Market Watch: Why Stanley Druckenmiller Says the Risk-reward of Investing in Stocks Has Never Been Worse
Article by Steve Goldstein in The Wall Street Journal Market Watch
Stanley Druckenmiller has seen a crisis or two in his storied career.
The famed former hedge-fund manager says, “the risk-reward for equity is maybe as bad as I’ve seen it in my career.”
The S&P 500 has climbed 28% from the lows of March, even in the face of data showing the economy, at best, plateauing after a severe downturn.
Speaking at a webinar run by The Economic Club of New York on Tuesday night, the chairman and chief executive of Duquesne Family Office says it is just not true that it is profitable to be on the side of the Federal Reserve, which has cut interest rates to nearly zero, swelled its balance sheet and initiated several emergency lending programs. He thinks stocks are at high multiples given the uncertainty of the current environment and looming bankruptcies.
Druckenmiller says it doesn’t make sense that financial markets surge on news about the Gilead Sciences intravenous anti-COVID-19 drug remdesivir. “I don’t see why anybody would change their behavior because there’s a viral drug out there,” he said.
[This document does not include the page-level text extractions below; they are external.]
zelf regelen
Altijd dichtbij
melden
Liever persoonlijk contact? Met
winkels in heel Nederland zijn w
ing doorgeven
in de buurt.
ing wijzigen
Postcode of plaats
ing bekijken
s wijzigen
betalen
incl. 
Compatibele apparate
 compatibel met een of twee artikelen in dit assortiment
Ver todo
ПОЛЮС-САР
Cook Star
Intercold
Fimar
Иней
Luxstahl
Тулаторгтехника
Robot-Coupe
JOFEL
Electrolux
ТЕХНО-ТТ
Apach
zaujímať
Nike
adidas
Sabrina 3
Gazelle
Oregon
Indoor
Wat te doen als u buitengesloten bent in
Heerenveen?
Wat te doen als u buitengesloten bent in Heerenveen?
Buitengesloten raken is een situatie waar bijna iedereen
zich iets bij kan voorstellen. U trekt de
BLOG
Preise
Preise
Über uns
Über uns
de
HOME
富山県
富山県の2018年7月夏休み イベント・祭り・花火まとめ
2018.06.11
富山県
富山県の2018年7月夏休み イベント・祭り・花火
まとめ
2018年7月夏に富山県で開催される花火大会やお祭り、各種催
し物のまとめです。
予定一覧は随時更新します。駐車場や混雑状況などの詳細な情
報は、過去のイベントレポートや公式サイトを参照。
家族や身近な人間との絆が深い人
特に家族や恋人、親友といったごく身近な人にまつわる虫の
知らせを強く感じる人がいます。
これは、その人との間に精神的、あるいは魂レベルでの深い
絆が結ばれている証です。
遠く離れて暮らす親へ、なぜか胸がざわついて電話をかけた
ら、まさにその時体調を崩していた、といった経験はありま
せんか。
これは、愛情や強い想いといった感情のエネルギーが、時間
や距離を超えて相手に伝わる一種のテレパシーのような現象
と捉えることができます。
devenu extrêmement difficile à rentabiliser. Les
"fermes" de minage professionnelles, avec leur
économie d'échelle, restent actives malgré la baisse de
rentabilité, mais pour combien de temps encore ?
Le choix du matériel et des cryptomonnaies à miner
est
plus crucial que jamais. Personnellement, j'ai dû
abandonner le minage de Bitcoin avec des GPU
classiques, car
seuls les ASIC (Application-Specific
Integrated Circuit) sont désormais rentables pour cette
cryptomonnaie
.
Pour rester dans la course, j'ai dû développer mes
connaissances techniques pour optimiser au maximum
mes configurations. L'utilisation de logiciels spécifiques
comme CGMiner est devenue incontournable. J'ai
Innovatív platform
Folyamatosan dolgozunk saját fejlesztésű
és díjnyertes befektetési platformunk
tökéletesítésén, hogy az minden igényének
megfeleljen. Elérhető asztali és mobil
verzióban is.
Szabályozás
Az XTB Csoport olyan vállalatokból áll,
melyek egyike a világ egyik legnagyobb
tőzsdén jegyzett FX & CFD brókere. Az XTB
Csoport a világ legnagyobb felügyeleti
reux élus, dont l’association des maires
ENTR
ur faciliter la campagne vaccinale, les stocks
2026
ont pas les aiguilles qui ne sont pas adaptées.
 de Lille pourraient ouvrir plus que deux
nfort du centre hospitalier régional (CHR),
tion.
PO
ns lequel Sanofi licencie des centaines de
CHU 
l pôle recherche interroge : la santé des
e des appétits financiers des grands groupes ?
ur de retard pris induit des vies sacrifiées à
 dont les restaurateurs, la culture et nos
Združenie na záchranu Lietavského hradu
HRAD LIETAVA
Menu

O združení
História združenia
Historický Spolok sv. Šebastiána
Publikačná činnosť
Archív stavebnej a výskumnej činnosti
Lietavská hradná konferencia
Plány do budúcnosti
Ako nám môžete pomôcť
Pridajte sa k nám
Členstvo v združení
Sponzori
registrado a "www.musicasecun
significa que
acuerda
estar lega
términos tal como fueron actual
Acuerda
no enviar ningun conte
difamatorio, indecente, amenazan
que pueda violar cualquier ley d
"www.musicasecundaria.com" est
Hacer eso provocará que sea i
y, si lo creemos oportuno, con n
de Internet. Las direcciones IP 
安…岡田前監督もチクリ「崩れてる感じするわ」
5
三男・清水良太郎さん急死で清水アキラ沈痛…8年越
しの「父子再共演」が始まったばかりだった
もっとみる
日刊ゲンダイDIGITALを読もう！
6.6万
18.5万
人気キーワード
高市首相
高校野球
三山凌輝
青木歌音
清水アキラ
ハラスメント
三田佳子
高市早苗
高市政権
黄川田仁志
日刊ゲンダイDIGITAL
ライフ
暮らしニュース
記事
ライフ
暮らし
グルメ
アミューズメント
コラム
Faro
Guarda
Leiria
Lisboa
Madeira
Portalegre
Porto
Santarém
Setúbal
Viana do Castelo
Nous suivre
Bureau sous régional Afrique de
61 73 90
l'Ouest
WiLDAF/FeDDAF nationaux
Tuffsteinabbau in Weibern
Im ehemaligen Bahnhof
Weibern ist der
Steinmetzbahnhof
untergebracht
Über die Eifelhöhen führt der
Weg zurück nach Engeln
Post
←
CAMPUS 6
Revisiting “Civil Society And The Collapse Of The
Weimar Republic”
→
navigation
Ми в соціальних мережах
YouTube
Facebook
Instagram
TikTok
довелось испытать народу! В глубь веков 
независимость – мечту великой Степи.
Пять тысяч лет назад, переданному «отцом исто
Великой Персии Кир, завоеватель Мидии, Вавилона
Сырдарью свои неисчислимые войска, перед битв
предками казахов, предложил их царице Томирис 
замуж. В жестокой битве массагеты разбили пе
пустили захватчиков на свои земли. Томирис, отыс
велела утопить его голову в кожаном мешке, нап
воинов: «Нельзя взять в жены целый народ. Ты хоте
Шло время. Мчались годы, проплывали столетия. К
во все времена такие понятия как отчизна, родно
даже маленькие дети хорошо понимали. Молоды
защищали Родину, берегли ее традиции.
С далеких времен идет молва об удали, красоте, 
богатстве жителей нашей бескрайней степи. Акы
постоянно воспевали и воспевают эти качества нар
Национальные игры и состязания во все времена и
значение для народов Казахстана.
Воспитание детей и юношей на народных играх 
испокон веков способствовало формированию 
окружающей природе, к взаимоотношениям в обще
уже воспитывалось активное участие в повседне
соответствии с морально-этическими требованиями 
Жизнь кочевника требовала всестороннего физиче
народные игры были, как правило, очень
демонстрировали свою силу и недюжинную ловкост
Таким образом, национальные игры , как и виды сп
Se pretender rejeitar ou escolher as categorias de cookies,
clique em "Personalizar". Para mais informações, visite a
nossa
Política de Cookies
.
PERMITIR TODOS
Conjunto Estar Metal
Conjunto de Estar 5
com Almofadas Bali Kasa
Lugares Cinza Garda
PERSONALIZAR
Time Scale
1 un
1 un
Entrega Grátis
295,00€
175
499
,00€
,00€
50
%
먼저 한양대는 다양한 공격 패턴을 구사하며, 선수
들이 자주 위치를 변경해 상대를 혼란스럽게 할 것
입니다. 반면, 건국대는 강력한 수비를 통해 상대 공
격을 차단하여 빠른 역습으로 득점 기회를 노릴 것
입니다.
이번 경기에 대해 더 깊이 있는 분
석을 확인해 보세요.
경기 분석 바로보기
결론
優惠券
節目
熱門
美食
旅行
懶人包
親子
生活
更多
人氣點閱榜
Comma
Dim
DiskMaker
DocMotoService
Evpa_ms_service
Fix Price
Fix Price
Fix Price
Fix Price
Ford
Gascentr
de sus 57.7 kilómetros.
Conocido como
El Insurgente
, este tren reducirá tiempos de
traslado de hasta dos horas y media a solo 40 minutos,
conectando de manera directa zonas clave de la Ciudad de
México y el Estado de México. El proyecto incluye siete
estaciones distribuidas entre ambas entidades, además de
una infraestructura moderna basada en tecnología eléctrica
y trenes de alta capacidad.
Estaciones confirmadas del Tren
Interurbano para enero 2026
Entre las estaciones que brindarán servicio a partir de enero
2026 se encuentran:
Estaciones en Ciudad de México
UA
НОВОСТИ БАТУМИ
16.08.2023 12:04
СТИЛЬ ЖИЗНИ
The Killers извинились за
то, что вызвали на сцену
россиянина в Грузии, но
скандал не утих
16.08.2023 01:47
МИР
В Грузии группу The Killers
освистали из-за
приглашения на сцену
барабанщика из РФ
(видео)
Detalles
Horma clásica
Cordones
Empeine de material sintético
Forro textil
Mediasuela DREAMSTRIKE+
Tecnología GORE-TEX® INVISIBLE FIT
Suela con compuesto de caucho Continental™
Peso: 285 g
The focus is on Federal Reserve Chairman Jerome Powell, who is discussing the economy at a webinar run by the Peterson Institute for International Economics. Powell in a prepared speech said the central bank would be prepared to use “additional policy measures” if needed. He also told Congress more fiscal policy boosts would be “costly but worth it if it helps avoid long-term economic damage and leaves us with a stronger recovery.”